Delay is not what Google had in mind when it pushed the 2012 legislation making California one of the few state to authorize self-driving cars. Google hoped to trade independence to innovate without government oversight for regulatory certainty.

Three years later, a company that abhors bureaucracy and a DMV struggling to write rules beyond its expertise are exasperated.

While self-driving cars are not close to being widely available, Google hinted in 2014 it wanted to get self-driving cars into public hands as early as 2016, probably starting with employees outside its small corps of self-driving car experts.

More recently, the project’s leader, Chris Urmson, has said he doesn’t want his eldest son to need a driver’s license when he turns 16 in 3-1/2 years.

The bubble-shaped, two-seater prototype can’t go anywhere, any time. It is limited to places Google has surveyed in great detail. It can’t handle fog or snow. Top speed: 25 mph.

Google’s 73 cars are among the 98 test vehicles that California’s DMV has given 10 companies permission to test publicly.

Though trained test drivers must sit behind the wheel, Google wants to remove the wheel and pedals for the general public. Its argument: It would be safer to take all control away than expect a person to snap safely to attention in an emergency.

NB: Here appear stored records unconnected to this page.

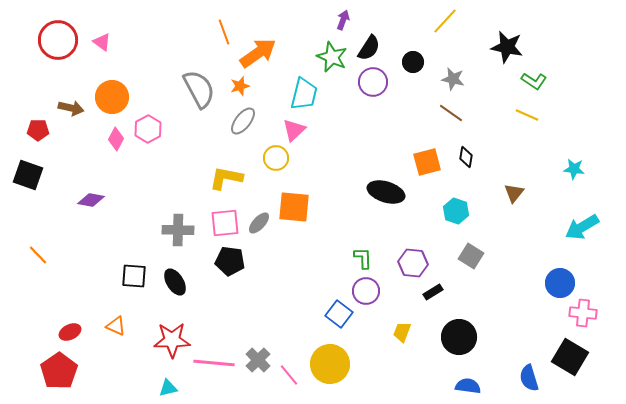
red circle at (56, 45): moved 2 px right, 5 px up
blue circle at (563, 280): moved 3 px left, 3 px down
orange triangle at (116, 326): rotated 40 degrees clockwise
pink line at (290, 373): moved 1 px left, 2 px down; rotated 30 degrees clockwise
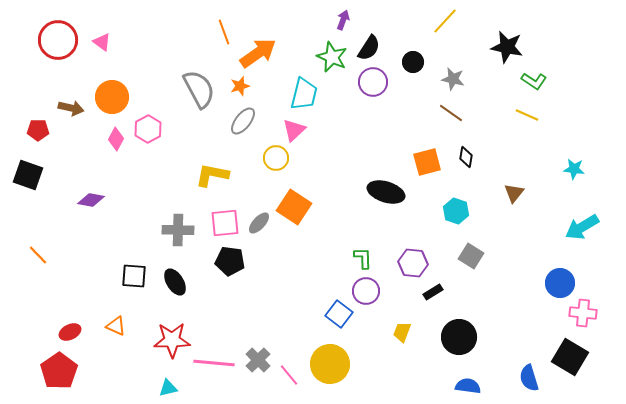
yellow L-shape at (226, 178): moved 14 px left, 3 px up
orange square at (294, 207): rotated 28 degrees clockwise
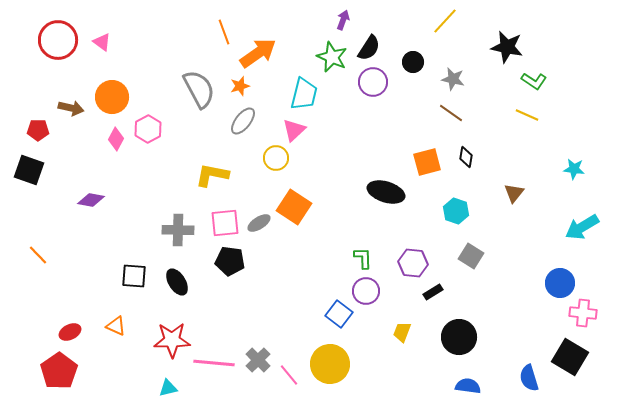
black square at (28, 175): moved 1 px right, 5 px up
gray ellipse at (259, 223): rotated 15 degrees clockwise
black ellipse at (175, 282): moved 2 px right
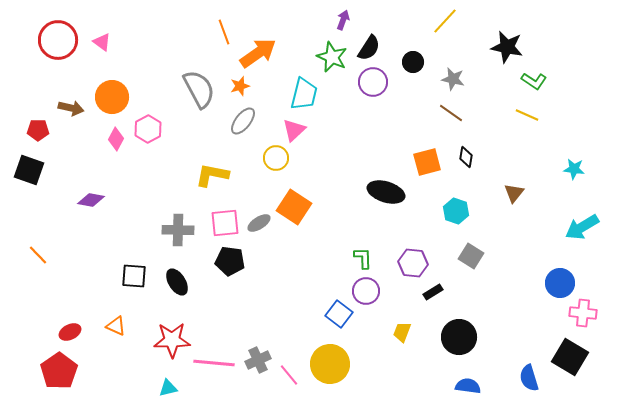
gray cross at (258, 360): rotated 20 degrees clockwise
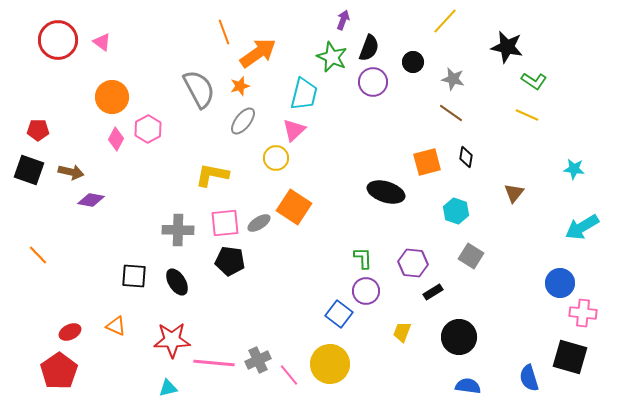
black semicircle at (369, 48): rotated 12 degrees counterclockwise
brown arrow at (71, 108): moved 64 px down
black square at (570, 357): rotated 15 degrees counterclockwise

As a famously data-driven company, Google proposes a composite sketch of evidence would show its cars are safe.

Each day, Google runs more than 3 million miles of computerized driving simulations. Engineers devise real-world situations, then see how the cars respond. A “functional safety analysis” assesses what hardware or software might fail and how to minimize those risks.

Public road testing is the last piece. Google reports its cars have been involved in 17 collisions over 2.2 million miles of testing, nearly 1.3 million miles in self-driving mode. While that accident rate appears to be higher than for human drivers (though Google disputes that), accident summaries Google has published say its cars did not cause any accident.